Visual thinking, also called visual/spatial learning or picture thinking is the phenomenon of thinking through visual processing.

Visual thinking has been described as seeing words as a series of pictures. It is common in approximately 60%–65% of the general population.

"Real picture thinkers", those persons who use visual thinking almost to the exclusion of other kinds of thinking, make up a smaller percentage of the population. Research by child development theorist Linda Kreger Silverman suggests that less than 30% of the population strongly uses visual/spatial thinking, another 45% uses both visual/spatial thinking and thinking in the form of words, and 25% thinks exclusively in words. According to Kreger Silverman, of the 30% of the general population who use visual/spatial thinking, only a small percentage would use this style over and above all other forms of thinking, and can be said to be true "picture thinkers".

The Dutch nonprofit organization the "Maria J. Krabbe Stichting Beelddenken" conducts research on "beelddenken". The "Maria J. Krabbe Stichting" has developed a test, named the "Ojemann wereldspel", to identify children who rely primarily on visual-spatial thinking. In this test, children are asked to build a village with toy houses and then replicate it a few days later.

In the Netherlands, there is a strong and growing interest in the phenomenon of 'true' "picture thinking", or "beelddenken". As a result of increased media coverage during the last few years, there is an acceptance of its existence by the general public, despite criticism from Dutch psychologists and development theorists, principally N. van Woerden and R. Wiers. Several websites and foundations are dedicated to "beelddenken".
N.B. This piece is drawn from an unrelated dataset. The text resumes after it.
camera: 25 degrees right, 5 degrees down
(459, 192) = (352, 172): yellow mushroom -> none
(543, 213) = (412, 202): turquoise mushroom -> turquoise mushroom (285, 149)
Thinking in mental images is one of a number of other recognized forms of non-verbal thought, such as kinesthetic, musical and mathematical thinking.

A common assumption is that people think in language, and that language and thought influence each other.Linguistics studies how language is used and acquired.
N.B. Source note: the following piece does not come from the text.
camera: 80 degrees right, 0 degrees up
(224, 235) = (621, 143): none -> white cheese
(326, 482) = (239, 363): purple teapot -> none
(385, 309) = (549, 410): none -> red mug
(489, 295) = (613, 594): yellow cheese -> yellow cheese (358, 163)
The strong version of the Sapir–Whorf hypothesis in linguistics states that language determines thought, and that linguistic categories alone limit and determine cognitive categories. Although Whorf himself framed linguistic relativity in terms of "habits of mind" rather than determinism, the revolutionary nature of his hypothesis was met with much misinterpretation and criticism. In 1969, Brent Berlin and Paul Kay rejected the strong hypothesis using a color terminology study.